== Segment start ==

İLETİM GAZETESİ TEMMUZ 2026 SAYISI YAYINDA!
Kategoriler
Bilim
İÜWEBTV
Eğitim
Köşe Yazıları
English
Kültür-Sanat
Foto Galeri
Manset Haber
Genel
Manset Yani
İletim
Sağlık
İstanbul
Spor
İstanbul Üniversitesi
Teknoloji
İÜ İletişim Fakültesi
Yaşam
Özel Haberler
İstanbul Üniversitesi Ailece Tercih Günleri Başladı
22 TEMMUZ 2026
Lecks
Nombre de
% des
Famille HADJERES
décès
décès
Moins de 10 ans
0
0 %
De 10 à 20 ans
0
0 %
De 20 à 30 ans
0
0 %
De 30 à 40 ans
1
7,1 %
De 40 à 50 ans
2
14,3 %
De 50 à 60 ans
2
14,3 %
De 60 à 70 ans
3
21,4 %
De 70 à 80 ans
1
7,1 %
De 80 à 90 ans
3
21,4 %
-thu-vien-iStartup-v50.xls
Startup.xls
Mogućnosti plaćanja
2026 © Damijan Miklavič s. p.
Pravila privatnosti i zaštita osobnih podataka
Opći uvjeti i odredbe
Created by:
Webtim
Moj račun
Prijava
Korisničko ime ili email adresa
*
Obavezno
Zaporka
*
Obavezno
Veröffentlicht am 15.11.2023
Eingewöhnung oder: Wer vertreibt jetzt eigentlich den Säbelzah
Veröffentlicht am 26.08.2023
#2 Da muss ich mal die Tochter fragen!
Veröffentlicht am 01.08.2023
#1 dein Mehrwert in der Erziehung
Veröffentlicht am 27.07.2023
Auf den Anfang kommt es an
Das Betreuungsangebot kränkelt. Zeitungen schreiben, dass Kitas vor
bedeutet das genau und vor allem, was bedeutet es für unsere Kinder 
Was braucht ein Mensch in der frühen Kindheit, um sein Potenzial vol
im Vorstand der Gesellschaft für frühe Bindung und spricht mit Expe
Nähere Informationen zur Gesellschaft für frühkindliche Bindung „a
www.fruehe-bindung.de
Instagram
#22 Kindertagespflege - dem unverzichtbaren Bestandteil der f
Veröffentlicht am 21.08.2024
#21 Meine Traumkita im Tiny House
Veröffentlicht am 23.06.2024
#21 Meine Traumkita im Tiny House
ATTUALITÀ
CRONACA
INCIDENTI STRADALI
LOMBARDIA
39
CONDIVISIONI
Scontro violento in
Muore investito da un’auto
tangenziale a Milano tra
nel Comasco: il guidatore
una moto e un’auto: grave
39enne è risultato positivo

== Segment end ==

▸ TO-DO ITEM:
For this exercise, copy all of the material exactly as it stands.

▸ ANSWER:
İLETİM GAZETESİ TEMMUZ 2026 SAYISI YAYINDA!
Kategoriler
Bilim
İÜWEBTV
Eğitim
Köşe Yazıları
English
Kültür-Sanat
Foto Galeri
Manset Haber
Genel
Manset Yani
İletim
Sağlık
İstanbul
Spor
İstanbul Üniversitesi
Teknoloji
İÜ İletişim Fakültesi
Yaşam
Özel Haberler
İstanbul Üniversitesi Ailece Tercih Günleri Başladı
22 TEMMUZ 2026
Lecks
Nombre de
% des
Famille HADJERES
décès
décès
Moins de 10 ans
0
0 %
De 10 à 20 ans
0
0 %
De 20 à 30 ans
0
0 %
De 30 à 40 ans
1
7,1 %
De 40 à 50 ans
2
14,3 %
De 50 à 60 ans
2
14,3 %
De 60 à 70 ans
3
21,4 %
De 70 à 80 ans
1
7,1 %
De 80 à 90 ans
3
21,4 %
-thu-vien-iStartup-v50.xls
Startup.xls
Mogućnosti plaćanja
2026 © Damijan Miklavič s. p.
Pravila privatnosti i zaštita osobnih podataka
Opći uvjeti i odredbe
Created by:
Webtim
Moj račun
Prijava
Korisničko ime ili email adresa
*
Obavezno
Zaporka
*
Obavezno
Veröffentlicht am 15.11.2023
Eingewöhnung oder: Wer vertreibt jetzt eigentlich den Säbelzah
Veröffentlicht am 26.08.2023
#2 Da muss ich mal die Tochter fragen!
Veröffentlicht am 01.08.2023
#1 dein Mehrwert in der Erziehung
Veröffentlicht am 27.07.2023
Auf den Anfang kommt es an
Das Betreuungsangebot kränkelt. Zeitungen schreiben, dass Kitas vor
bedeutet das genau und vor allem, was bedeutet es für unsere Kinder 
Was braucht ein Mensch in der frühen Kindheit, um sein Potenzial vol
im Vorstand der Gesellschaft für frühe Bindung und spricht mit Expe
Nähere Informationen zur Gesellschaft für frühkindliche Bindung „a
www.fruehe-bindung.de
Instagram
#22 Kindertagespflege - dem unverzichtbaren Bestandteil der f
Veröffentlicht am 21.08.2024
#21 Meine Traumkita im Tiny House
Veröffentlicht am 23.06.2024
#21 Meine Traumkita im Tiny House
ATTUALITÀ
CRONACA
INCIDENTI STRADALI
LOMBARDIA
39
CONDIVISIONI
Scontro violento in
Muore investito da un’auto
tangenziale a Milano tra
nel Comasco: il guidatore
una moto e un’auto: grave
39enne è risultato positivo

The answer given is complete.